Add 1.5% biochar to a 3.5% (0-100mm sampled) soil organic carbon soil, wait 9 years and it begins to positively prime. Clearly they didn’t add enough to reach a tipping point faster, or compost it. I assume it was surface applied as the study is paywalled.
Paywalled: Biochar built soil carbon over a decade by stabilizing rhizodeposits : Nature Climate Change : Nature Research
114 site study.
- Grazing increased plant diversity
- Grazing increased introduced species in higher rainfall (>350mm May – Sept) areas
- Grazing increased aboveground biomass productivity in high rainfall areas, decreased it in lower rainfall areas.

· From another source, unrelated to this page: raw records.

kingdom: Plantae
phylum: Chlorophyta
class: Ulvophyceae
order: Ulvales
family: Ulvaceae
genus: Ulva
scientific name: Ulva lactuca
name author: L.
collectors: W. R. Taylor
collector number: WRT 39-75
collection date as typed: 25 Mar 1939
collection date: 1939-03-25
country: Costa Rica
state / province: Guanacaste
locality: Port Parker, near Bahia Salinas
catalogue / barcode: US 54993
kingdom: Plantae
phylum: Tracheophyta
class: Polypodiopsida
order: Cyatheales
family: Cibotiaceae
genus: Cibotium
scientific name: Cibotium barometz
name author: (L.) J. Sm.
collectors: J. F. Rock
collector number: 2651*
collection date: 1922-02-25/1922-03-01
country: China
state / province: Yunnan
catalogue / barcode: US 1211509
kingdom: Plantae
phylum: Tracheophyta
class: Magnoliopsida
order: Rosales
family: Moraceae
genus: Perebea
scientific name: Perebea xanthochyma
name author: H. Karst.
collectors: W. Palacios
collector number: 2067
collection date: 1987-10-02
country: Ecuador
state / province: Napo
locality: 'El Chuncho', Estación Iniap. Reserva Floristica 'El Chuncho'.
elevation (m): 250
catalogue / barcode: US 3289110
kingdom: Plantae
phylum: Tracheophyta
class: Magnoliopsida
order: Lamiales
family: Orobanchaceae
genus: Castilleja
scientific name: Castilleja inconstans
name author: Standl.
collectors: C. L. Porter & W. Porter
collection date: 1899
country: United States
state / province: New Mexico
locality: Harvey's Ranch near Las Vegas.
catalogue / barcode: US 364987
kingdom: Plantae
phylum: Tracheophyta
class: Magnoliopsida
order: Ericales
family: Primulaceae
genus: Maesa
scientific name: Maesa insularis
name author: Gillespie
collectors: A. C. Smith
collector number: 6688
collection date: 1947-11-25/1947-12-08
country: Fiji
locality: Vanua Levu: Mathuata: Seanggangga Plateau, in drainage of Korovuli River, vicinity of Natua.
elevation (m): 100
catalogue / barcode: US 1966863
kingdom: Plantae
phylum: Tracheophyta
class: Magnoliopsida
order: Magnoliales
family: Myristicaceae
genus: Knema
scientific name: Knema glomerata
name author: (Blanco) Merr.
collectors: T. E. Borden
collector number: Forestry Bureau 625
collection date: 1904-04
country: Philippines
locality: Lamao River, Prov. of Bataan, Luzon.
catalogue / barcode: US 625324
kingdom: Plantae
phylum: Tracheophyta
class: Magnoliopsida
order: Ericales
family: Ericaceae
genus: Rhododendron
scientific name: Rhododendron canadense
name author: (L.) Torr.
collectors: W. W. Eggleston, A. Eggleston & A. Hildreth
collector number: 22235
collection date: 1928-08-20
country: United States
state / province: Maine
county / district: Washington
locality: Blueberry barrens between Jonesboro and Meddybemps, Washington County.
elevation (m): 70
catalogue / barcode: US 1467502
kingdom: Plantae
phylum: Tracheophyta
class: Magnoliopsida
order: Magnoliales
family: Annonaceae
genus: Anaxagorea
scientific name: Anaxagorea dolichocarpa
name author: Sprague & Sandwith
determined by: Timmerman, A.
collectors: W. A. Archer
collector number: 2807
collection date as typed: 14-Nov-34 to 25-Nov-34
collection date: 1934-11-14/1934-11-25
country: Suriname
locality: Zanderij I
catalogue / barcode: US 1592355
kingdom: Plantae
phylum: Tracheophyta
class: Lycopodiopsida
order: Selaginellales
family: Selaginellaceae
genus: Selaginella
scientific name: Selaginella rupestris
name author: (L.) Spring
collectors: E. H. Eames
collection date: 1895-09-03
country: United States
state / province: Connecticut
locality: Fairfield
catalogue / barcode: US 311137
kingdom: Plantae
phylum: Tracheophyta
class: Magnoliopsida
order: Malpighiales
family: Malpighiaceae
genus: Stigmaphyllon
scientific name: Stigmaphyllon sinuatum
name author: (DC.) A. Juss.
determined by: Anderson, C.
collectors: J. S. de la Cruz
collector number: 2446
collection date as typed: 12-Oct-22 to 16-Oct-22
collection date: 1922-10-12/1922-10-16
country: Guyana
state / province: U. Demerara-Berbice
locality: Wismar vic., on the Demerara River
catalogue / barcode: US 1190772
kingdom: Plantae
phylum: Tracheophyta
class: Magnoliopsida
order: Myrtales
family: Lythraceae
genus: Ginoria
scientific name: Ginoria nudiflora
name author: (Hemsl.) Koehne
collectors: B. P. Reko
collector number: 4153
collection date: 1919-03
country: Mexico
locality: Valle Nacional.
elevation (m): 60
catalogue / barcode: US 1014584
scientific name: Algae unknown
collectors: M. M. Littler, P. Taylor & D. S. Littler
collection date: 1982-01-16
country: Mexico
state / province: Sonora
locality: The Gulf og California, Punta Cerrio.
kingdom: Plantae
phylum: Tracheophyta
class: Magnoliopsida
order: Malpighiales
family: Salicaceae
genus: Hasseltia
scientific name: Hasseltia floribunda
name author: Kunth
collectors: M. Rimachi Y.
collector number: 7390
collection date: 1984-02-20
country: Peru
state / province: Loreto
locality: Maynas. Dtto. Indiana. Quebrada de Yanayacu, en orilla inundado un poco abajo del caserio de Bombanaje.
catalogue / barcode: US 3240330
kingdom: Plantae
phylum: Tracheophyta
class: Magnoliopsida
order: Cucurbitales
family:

- Grazing saw no change in SOC in the 6 study regions.
- Grazing increased root growth in the top 30cm of soil in high rainfall areas.
- Grazing increased decomposition of plant litter in high rainfall areas.
- Grazing lowers CO2/N20 flux.
- Rotational grazing (High intensity, low frequency) significantly lowered CH4 production.
- Native grasslands store most carbon.
Conclusion: Rotational grazing native grasslands in high rainfall areas FTW.
- Perennial grasslands produce higher below ground biomass than above
- Cultivation leads to a rapid loss 30-60% of soil C
- Continuous wheat cropping led to 19% loss of C
- Cropping saw 30-40% C loss after 5 years.
- Silvopasture (perennial pasture system) produced least CO2
- Naturally re-vegetated areas failed to recover even after 50 years.
Conclusion: Silvopasture intercropping FTW.
Basically what Colin Seis does with Pasture Cropping native grasses.